Butcher’s Sugar by Brad Richard
“The Men in the Dark”
Dropping shut the trapdoor that opened the dark
above my childhood bed, they don’t want me
to tell you about them, those two men
who left their smell with me each night
until I was no longer a boy. In tee shirts
or sometimes shirtless, they sat on bunks
as in a cell, smoking cigarettes and staring
down as I whispered. They liked to hear
about my parents, my dog, hurricanes, the wasp
and the dandelion, how blood tastes, how deaf people talk.
– from Butcher’s Sugar by Brad Richard
In your third collection, Butcher’s Sugar, you step out onto the ledge of gender, curling your toes toward “dirty boy” poetry, then lean over the edge toward yearning, sex, and even homophobic violence.
Tell us more. What else were you moving toward with these poems? And have these pieces led you into another dimension in your writing, a place where you can take off into the next stretch of work?
The first poems I wrote that ended up becoming part of Butcher’s Sugar were exercises in form: “Queer Studies” came from practicing the sonnet, “The House that Jack Built” from practicing the villanelle. I wrote sonnets and villanelles on other subjects, but in these particular poems I was interested in queering the forms.
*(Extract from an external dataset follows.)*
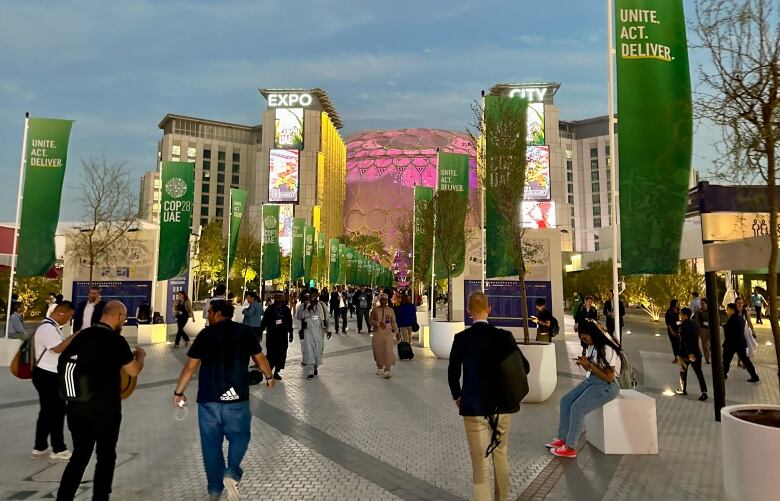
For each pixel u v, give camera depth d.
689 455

I didn’t think they would necessarily lead anywhere; they were exercises. I did play around with similar material, most of it also in forms, but a lot of it was pretty bad; this was back in the mid to late ‘90s, when the manuscript for Habitations, my first book, was basically done, and I was looking around for a new direction. I really didn’t know what I wanted to do and a lot of the abandoned work from then reflects that.
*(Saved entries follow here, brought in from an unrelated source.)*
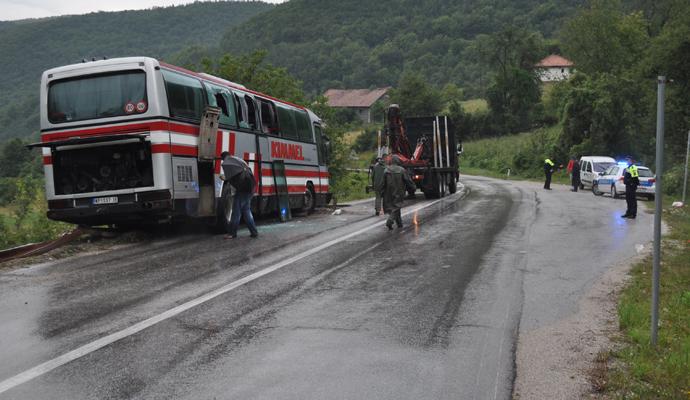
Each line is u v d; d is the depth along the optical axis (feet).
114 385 16.40
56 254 40.22
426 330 21.59
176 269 33.50
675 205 81.41
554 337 21.15
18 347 19.71
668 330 21.95
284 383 16.57
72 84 45.83
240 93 57.47
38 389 16.15
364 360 18.42
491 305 25.35
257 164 59.88
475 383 16.70
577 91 173.58
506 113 293.02
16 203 58.49
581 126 173.47
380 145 97.19
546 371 17.80
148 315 23.48
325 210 78.13
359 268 33.53
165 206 45.16
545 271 33.19
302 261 35.76
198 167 49.67
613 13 238.89
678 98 131.03
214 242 45.57
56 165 46.14
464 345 19.97
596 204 83.61
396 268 33.55
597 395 16.07
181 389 16.15
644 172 98.12
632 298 26.68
There were two turning points. One was “Eye-Fucking,” which was a response to reading about gay-bashing killers in Texas. Although I had played around with writing about creepy material, that was a more visceral writing experience, one that made me confront the real horror of what I was dealing with, and made me question why I wanted to write about it. After that, I couldn’t deal with material of that gravity without feeling more certain that it was OK—morally and artistically—for me to do so.
The other, more liberating one was a re-encounter with ancient literature, specifically Gilgamesh and Greek mythology. That gave me a frame of reference for dealing with material that was quite personal, even in poems that don’t refer directly to classical myths. I’m not a Jungian, but archetypal material is undeniably powerful, deeply referential in ways that heighten the intensity of a poem and give them a certain density (which I hope isn’t merely borrowed). I feel that, too, in the kind of material I drew upon for Motion Studies.
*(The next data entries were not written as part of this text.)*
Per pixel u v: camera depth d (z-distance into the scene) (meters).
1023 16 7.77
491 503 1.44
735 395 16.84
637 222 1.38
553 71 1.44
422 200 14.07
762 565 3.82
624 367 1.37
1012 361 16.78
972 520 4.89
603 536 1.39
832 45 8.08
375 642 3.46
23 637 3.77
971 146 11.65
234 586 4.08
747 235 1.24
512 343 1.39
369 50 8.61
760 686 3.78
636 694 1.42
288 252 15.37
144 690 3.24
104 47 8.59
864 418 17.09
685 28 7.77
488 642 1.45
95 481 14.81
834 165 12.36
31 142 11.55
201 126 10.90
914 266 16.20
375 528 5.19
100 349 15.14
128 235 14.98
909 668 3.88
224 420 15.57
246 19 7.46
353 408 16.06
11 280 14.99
Motion Studies is a very elegiac book with some hope for the living, for those who can remember, for the lovers at the end. Butcher’s Sugar is also elegiac, but brutal: of all the classical influences in it, the strongest may really be Euripides’ The Bacchae, which is, in my reading, about the question of whether it’s necessary to destroy the self in order to have self-knowledge.
Right now, I find myself working between two impulses. One is directed outward, toward the idea of the city and of history, in a partially completed manuscript about the capitol of an imaginary kingdom and in another about New Orleans (which is also kind of an imaginary capitol). The other impulse goes more inward, and a lot of that material is very domestic; there are poems about things growing in my yard, and about my life with my husband, Tim. (Not coincidentally, I’ve been going back more often to James Schuyler’s beautiful poems.) Related to these are some memory poems, some cousins to poems in Butcher’s Sugar, others more like poems from Habitations. Which means, I guess, that I keep coming back to place and perspective, trying to get my bearings again and again.